What this task involves: Look through the listing below and write out exactly the lines from the line with "souvent luxueux et" to the line with "СЕРЕБРЯНЫЕ К", both included, and no others.
--- Data provided ---
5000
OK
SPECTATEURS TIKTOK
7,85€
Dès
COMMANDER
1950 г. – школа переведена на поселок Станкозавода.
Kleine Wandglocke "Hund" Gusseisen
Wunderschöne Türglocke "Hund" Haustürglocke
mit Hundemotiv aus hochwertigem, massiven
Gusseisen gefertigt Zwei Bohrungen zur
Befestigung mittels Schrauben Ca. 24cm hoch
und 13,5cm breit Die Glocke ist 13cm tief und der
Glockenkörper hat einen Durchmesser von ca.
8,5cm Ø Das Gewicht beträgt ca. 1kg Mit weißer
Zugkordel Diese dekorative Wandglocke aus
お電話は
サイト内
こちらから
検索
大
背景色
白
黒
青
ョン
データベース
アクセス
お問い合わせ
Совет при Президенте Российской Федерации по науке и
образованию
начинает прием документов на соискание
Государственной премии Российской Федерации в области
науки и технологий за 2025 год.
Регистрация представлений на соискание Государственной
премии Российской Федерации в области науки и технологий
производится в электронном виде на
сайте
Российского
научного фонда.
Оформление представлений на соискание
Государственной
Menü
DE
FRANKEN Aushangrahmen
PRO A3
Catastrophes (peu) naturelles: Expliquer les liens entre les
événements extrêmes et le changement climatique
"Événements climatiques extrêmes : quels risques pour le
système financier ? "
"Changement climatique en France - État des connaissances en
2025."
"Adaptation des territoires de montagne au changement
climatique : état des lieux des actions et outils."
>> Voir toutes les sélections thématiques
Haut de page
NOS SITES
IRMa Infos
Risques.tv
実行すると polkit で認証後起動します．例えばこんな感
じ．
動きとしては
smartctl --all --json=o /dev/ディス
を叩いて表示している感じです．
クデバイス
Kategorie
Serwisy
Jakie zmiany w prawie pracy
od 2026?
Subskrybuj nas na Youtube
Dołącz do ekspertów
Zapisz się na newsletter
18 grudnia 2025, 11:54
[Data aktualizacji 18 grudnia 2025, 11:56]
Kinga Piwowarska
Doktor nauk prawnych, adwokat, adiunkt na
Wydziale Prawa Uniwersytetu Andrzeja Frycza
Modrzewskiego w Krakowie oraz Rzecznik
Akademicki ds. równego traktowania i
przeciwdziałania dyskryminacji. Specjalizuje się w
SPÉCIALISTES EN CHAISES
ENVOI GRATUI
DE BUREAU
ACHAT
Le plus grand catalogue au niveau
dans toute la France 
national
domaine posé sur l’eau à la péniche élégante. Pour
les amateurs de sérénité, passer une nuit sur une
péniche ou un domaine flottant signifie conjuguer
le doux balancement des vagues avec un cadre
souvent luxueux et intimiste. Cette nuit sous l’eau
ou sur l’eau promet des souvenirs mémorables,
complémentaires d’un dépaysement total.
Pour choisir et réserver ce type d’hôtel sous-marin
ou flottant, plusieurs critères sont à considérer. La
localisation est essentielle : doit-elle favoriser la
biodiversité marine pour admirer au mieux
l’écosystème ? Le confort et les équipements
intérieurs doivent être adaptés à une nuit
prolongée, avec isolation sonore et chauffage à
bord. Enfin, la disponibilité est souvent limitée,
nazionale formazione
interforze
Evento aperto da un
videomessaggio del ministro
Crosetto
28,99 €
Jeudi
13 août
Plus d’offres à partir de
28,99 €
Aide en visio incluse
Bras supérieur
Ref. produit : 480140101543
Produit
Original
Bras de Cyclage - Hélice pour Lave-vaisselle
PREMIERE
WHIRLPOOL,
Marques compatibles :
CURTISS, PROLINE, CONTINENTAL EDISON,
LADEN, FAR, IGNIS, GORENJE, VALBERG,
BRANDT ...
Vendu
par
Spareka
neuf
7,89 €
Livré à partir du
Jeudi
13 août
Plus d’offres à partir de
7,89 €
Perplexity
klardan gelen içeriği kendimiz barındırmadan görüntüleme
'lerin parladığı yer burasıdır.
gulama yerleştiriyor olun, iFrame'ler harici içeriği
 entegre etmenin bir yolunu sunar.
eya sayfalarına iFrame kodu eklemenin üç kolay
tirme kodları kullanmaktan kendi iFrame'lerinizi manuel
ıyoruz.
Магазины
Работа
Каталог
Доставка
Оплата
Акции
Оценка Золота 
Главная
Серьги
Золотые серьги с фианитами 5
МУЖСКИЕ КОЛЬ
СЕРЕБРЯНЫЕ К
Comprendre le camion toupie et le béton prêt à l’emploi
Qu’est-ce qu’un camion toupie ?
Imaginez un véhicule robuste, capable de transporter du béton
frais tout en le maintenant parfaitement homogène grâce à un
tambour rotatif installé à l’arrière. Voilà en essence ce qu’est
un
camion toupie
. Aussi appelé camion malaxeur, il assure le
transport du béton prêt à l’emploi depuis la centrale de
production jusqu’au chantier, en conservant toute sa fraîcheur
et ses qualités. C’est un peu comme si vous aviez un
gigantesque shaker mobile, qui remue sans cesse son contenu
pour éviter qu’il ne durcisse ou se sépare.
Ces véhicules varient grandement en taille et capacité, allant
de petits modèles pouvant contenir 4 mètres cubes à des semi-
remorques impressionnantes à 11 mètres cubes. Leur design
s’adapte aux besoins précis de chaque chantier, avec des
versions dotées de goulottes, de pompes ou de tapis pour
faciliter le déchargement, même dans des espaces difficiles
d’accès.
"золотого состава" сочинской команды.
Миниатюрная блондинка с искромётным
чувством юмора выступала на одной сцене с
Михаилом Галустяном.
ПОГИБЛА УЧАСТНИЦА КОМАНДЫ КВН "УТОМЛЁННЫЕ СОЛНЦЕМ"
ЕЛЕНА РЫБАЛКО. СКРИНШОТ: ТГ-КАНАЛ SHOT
---
Task output:
souvent luxueux et intimiste. Cette nuit sous l’eau
ou sur l’eau promet des souvenirs mémorables,
complémentaires d’un dépaysement total.
Pour choisir et réserver ce type d’hôtel sous-marin
ou flottant, plusieurs critères sont à considérer. La
localisation est essentielle : doit-elle favoriser la
biodiversité marine pour admirer au mieux
l’écosystème ? Le confort et les équipements
intérieurs doivent être adaptés à une nuit
prolongée, avec isolation sonore et chauffage à
bord. Enfin, la disponibilité est souvent limitée,
nazionale formazione
interforze
Evento aperto da un
videomessaggio del ministro
Crosetto
28,99 €
Jeudi
13 août
Plus d’offres à partir de
28,99 €
Aide en visio incluse
Bras supérieur
Ref. produit : 480140101543
Produit
Original
Bras de Cyclage - Hélice pour Lave-vaisselle
PREMIERE
WHIRLPOOL,
Marques compatibles :
CURTISS, PROLINE, CONTINENTAL EDISON,
LADEN, FAR, IGNIS, GORENJE, VALBERG,
BRANDT ...
Vendu
par
Spareka
neuf
7,89 €
Livré à partir du
Jeudi
13 août
Plus d’offres à partir de
7,89 €
Perplexity
klardan gelen içeriği kendimiz barındırmadan görüntüleme
'lerin parladığı yer burasıdır.
gulama yerleştiriyor olun, iFrame'ler harici içeriği
 entegre etmenin bir yolunu sunar.
eya sayfalarına iFrame kodu eklemenin üç kolay
tirme kodları kullanmaktan kendi iFrame'lerinizi manuel
ıyoruz.
Магазины
Работа
Каталог
Доставка
Оплата
Акции
Оценка Золота 
Главная
Серьги
Золотые серьги с фианитами 5
МУЖСКИЕ КОЛЬ
СЕРЕБРЯНЫЕ К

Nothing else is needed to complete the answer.